• _TASK STATEMENT_
How many of the lines below hold the string "usegerberattributes"? Say only the number.

(Data excerpts)
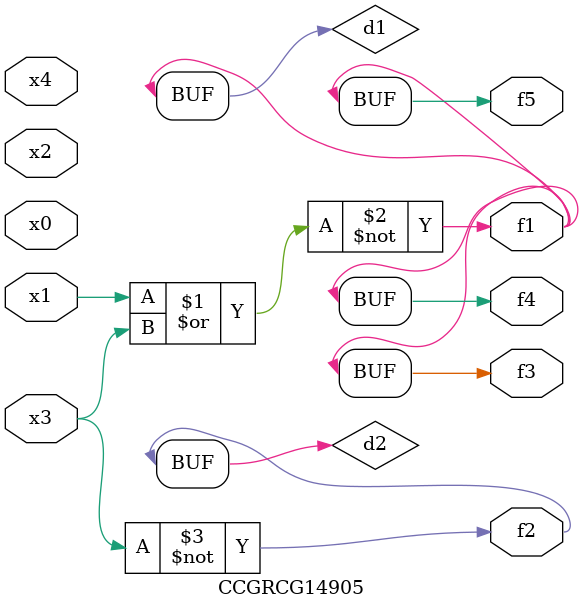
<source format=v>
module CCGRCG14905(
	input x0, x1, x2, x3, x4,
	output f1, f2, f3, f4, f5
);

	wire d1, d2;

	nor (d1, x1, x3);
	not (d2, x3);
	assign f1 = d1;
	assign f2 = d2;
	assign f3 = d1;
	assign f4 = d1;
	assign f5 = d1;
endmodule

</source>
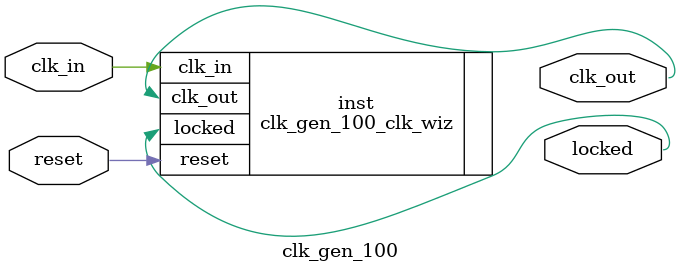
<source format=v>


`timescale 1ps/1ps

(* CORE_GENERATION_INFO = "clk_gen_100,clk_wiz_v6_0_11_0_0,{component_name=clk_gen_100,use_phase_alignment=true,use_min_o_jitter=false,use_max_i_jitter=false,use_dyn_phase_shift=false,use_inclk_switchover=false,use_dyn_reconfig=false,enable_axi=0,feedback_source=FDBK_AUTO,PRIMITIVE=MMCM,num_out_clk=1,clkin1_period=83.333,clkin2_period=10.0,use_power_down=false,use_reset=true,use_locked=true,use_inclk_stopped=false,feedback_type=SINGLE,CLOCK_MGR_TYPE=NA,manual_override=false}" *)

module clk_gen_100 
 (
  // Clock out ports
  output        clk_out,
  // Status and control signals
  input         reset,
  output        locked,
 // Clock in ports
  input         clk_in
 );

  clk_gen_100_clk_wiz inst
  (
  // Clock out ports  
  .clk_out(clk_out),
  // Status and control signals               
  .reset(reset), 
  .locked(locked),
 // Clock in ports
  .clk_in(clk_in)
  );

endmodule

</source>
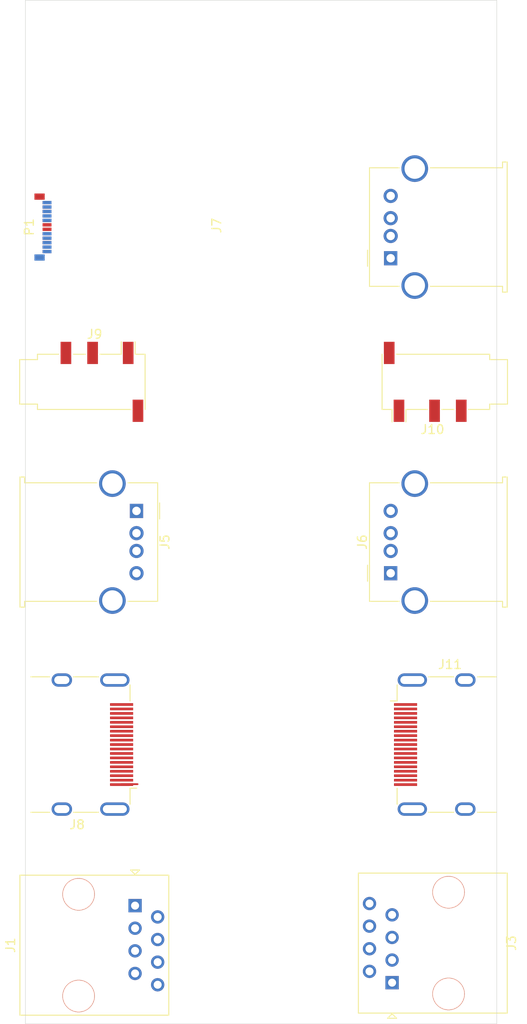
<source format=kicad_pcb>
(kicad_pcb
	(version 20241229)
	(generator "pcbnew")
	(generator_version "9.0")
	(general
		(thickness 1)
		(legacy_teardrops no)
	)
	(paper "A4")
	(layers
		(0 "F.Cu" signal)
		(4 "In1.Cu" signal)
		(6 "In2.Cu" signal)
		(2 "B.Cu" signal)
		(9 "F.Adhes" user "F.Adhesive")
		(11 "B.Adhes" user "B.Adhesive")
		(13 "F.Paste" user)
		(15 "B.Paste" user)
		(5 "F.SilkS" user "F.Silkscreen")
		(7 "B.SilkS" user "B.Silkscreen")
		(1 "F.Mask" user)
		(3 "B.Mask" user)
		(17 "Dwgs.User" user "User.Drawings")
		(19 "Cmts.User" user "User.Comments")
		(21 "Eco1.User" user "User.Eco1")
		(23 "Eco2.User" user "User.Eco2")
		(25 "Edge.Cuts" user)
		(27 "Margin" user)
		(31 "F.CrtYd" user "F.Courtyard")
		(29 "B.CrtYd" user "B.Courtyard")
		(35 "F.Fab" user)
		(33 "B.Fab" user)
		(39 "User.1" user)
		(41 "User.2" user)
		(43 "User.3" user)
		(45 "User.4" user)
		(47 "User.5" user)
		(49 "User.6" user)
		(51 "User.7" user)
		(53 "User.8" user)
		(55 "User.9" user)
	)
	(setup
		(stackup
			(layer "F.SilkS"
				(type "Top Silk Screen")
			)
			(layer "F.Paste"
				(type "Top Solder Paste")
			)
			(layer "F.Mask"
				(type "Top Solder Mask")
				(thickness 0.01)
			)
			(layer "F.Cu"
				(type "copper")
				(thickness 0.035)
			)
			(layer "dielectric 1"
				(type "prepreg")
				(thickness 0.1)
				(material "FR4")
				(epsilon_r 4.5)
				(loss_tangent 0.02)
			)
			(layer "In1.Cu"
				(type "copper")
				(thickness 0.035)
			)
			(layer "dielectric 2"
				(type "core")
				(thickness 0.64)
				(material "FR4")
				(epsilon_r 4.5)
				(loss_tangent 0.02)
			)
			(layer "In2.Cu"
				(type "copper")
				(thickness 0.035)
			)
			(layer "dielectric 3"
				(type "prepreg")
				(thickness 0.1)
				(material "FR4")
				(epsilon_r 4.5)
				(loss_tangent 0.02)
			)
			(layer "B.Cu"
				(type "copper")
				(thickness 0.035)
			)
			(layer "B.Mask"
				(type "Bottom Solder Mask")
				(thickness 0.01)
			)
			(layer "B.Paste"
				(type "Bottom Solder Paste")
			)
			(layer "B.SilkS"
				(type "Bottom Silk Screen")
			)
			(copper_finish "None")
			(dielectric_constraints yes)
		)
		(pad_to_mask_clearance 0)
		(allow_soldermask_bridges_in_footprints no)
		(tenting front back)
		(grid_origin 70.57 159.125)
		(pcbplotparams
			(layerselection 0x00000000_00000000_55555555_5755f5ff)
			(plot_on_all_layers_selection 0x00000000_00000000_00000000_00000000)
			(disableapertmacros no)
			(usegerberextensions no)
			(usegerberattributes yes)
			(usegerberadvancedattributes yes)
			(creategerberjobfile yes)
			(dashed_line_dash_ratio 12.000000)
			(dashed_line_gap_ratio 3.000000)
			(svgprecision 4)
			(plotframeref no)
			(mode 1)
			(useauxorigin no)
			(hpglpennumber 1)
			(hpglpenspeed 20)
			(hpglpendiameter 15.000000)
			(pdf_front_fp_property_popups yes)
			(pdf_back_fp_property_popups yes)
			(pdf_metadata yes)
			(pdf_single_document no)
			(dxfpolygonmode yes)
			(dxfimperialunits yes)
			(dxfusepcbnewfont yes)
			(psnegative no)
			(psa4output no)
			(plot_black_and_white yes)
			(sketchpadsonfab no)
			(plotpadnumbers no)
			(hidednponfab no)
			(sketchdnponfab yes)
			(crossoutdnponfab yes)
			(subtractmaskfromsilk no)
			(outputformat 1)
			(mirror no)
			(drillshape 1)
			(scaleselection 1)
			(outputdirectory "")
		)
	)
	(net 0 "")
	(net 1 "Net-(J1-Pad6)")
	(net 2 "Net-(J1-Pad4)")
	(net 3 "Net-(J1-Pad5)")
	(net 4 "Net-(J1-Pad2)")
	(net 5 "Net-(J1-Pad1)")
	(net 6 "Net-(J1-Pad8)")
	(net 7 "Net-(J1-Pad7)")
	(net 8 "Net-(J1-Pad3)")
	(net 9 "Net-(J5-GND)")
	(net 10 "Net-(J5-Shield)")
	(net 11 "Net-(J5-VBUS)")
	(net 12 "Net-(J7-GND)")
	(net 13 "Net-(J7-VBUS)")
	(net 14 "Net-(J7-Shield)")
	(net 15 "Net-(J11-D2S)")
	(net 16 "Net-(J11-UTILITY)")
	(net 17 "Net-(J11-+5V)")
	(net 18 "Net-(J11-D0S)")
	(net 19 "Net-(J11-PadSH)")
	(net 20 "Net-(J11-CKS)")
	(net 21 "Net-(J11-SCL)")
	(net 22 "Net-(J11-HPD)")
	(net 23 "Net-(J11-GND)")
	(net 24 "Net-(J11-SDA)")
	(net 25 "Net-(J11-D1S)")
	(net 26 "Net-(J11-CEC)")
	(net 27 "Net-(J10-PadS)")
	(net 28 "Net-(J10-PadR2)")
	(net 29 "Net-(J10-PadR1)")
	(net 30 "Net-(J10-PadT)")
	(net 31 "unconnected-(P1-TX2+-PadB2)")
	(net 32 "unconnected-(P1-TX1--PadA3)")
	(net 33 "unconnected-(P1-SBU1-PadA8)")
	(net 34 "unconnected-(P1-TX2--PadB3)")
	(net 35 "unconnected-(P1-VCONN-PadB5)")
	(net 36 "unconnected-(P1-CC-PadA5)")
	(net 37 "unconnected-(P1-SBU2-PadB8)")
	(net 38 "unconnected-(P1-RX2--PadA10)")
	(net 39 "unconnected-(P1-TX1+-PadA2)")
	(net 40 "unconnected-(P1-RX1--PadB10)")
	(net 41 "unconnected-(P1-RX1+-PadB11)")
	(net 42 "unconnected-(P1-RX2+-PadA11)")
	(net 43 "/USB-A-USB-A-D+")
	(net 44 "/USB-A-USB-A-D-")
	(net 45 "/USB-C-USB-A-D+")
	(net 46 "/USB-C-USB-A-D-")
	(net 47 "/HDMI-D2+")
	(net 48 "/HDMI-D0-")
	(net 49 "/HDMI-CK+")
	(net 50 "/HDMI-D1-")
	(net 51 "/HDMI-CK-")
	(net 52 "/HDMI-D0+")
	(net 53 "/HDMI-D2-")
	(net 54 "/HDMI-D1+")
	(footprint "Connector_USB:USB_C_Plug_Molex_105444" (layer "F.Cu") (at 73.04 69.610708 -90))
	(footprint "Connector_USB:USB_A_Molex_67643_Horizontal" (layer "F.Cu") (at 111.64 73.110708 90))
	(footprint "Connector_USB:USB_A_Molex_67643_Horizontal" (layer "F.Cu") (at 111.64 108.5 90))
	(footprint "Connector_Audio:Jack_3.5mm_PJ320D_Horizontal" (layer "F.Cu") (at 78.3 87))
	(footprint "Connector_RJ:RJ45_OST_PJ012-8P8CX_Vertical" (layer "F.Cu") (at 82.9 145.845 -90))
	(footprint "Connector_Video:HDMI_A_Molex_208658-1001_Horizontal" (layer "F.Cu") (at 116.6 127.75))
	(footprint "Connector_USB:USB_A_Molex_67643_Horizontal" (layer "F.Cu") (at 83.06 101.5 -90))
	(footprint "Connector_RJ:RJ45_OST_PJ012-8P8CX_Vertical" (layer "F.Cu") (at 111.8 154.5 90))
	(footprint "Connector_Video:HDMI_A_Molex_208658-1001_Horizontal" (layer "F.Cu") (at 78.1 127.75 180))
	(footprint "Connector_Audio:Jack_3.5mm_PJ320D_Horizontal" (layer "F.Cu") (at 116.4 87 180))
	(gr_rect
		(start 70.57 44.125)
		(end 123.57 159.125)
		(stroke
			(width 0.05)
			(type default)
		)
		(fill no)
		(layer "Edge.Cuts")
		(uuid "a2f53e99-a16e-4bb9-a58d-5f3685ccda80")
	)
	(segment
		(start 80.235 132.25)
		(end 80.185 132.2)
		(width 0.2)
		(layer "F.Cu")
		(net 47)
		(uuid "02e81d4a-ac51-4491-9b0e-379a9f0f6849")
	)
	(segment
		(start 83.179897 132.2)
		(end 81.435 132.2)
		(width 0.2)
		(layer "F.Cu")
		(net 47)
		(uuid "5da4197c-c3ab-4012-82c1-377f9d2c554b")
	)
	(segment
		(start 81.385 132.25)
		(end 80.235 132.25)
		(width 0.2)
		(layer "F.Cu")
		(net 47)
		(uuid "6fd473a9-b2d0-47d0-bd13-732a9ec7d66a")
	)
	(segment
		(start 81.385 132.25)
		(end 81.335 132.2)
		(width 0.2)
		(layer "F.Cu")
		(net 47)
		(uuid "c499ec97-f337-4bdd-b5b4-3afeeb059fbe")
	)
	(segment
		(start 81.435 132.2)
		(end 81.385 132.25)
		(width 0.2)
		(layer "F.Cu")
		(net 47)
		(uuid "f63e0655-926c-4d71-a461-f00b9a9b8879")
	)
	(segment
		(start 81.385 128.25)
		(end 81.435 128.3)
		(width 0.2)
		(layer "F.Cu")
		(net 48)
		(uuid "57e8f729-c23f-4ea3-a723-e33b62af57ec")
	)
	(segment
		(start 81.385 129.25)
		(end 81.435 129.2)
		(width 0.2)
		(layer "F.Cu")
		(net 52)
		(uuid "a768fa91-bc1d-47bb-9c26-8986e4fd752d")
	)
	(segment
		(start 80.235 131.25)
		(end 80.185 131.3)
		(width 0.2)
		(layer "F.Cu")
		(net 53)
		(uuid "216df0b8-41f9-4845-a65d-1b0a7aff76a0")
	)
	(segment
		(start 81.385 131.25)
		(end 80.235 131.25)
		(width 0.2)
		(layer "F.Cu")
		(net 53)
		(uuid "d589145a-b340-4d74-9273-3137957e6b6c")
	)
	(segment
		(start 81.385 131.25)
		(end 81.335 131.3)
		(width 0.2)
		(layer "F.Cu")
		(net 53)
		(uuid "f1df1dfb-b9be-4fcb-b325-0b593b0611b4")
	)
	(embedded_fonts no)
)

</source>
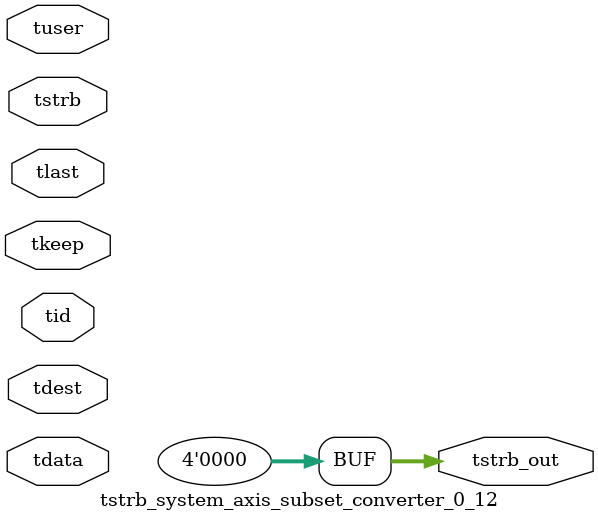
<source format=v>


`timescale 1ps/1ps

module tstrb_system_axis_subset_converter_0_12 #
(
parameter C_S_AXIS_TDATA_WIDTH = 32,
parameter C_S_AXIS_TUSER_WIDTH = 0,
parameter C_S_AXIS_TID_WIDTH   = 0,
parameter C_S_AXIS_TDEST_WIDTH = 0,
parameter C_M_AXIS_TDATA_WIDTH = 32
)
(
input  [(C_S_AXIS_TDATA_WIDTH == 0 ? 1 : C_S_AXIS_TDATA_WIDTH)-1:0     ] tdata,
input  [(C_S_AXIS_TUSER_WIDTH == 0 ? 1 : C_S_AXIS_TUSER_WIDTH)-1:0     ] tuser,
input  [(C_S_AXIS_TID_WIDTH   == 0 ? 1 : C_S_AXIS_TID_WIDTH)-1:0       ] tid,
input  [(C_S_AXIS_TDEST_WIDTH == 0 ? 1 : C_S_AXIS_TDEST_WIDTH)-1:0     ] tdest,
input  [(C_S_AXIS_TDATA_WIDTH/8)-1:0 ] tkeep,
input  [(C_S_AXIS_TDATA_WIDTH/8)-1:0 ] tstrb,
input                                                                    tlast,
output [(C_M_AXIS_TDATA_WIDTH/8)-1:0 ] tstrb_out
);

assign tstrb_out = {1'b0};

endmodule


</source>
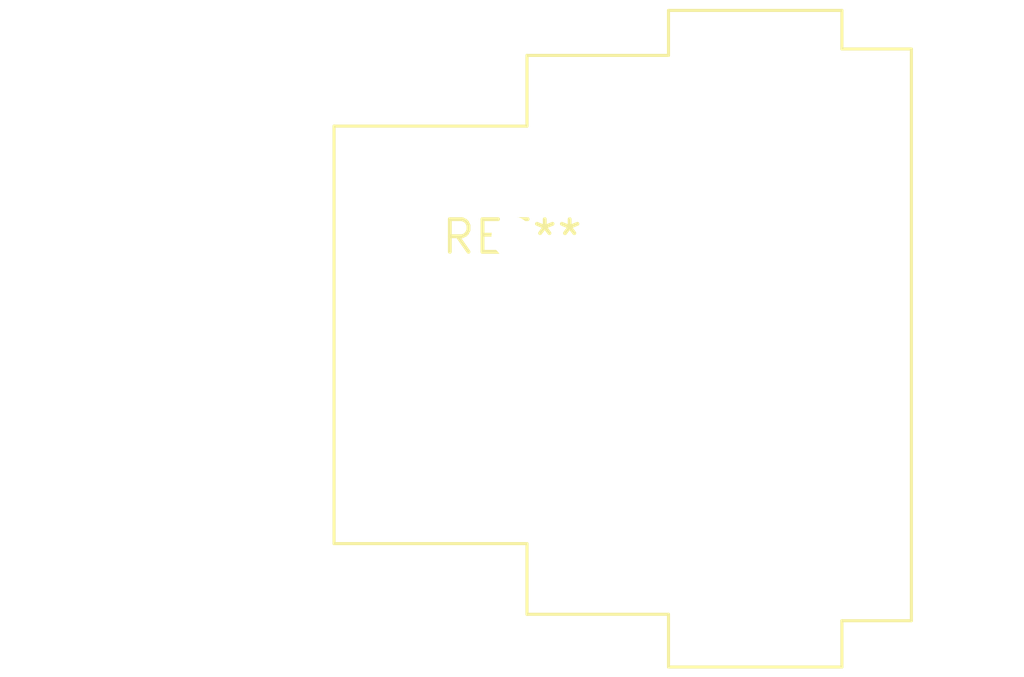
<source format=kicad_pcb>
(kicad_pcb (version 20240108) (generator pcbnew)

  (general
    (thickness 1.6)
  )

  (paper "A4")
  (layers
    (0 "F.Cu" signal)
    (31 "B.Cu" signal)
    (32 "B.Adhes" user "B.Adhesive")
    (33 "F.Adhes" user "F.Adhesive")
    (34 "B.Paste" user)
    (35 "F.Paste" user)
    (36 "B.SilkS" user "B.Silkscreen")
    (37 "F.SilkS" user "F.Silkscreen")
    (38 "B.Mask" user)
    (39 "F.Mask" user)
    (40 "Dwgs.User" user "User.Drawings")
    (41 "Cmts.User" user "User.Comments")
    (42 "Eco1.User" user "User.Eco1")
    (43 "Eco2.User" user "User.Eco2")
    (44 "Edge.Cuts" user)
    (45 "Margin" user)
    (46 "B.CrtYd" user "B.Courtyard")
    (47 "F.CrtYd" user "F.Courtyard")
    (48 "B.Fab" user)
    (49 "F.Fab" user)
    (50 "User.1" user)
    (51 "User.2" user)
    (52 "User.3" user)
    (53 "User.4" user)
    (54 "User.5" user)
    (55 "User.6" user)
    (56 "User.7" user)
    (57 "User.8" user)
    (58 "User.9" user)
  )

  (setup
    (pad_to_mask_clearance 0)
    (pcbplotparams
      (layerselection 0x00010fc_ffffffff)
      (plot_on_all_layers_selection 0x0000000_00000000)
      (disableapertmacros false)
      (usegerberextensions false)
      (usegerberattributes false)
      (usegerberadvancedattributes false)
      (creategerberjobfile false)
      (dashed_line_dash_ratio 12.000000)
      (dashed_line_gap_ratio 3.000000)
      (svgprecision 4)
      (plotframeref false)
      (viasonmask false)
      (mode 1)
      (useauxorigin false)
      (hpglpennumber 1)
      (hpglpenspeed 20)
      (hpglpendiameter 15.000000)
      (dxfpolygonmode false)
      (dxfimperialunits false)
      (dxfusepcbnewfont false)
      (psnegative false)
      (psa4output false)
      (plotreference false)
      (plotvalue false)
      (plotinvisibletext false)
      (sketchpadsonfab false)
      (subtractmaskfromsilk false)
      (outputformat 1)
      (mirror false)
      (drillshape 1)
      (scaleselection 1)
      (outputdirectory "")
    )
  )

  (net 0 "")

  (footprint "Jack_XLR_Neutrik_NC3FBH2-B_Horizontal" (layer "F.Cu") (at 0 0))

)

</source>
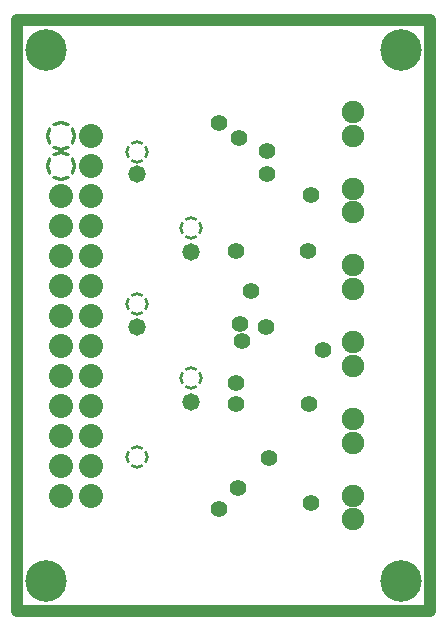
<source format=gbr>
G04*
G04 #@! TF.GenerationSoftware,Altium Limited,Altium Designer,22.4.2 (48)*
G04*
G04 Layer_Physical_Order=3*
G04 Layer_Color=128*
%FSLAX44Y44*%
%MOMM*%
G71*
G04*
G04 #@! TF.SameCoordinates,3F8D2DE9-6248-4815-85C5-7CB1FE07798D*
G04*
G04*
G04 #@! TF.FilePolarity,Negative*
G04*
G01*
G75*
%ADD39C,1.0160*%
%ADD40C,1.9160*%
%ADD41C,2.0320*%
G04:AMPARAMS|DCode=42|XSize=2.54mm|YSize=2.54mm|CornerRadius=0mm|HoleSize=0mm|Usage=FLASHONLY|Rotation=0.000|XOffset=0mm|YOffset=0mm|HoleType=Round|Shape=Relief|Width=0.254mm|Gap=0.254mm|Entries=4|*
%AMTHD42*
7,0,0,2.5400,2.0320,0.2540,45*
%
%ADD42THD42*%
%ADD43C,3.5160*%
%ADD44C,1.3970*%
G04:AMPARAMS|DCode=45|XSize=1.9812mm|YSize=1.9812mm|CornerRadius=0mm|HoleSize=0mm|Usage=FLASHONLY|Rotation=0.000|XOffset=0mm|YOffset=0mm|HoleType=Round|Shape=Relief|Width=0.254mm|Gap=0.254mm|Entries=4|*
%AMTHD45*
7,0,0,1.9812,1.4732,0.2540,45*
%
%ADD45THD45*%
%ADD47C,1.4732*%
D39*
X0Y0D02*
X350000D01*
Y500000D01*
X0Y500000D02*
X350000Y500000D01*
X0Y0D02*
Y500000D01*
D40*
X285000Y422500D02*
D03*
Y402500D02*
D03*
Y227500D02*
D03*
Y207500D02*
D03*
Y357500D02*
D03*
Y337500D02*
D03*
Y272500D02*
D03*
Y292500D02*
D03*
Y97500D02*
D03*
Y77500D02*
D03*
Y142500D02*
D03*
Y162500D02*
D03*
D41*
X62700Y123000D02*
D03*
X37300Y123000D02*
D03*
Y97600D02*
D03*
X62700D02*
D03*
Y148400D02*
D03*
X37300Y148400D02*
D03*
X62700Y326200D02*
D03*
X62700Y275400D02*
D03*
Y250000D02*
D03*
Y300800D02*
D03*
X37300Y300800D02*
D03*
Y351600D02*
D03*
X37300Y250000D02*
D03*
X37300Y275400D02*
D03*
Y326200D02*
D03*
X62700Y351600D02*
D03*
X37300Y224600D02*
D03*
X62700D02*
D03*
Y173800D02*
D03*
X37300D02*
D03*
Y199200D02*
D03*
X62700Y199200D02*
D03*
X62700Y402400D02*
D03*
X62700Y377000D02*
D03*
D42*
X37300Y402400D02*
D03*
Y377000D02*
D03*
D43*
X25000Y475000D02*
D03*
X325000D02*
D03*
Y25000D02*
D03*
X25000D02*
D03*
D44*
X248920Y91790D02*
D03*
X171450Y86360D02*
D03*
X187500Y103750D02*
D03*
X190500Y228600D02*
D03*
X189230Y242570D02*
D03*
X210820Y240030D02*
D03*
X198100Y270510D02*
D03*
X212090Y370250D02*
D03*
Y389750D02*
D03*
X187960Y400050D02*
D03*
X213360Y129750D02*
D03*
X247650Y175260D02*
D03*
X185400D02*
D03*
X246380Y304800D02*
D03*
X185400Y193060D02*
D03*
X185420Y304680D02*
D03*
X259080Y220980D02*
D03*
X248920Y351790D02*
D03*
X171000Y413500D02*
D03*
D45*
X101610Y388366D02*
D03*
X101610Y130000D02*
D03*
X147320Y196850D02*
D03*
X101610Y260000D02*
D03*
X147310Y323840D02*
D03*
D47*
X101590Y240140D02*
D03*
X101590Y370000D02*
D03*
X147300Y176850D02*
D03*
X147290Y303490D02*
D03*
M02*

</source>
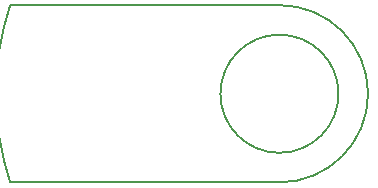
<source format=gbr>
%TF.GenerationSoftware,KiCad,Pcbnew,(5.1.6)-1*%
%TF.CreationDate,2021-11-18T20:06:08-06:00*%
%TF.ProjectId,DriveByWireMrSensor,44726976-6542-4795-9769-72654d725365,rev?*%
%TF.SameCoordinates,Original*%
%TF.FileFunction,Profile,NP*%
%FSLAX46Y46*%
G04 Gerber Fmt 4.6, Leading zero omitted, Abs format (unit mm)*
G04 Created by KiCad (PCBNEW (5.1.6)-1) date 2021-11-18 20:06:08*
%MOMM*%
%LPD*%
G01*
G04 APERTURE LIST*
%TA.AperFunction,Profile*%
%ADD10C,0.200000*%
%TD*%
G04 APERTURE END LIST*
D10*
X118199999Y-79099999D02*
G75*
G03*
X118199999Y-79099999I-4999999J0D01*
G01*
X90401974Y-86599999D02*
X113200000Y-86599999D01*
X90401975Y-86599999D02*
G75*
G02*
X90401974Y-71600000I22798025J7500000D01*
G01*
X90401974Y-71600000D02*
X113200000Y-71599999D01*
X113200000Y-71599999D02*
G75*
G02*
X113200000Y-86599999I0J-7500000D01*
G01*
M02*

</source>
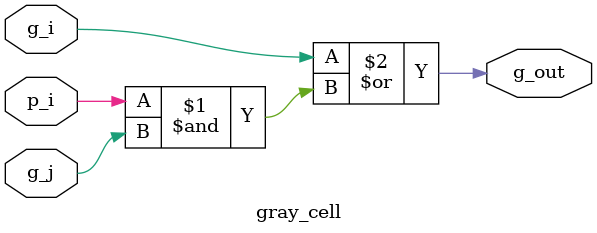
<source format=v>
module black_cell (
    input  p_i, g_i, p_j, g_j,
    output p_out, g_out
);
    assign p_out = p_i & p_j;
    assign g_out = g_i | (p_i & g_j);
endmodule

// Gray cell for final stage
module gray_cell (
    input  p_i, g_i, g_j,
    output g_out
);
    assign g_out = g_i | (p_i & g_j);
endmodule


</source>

• _WRITTEN ANSWER_
2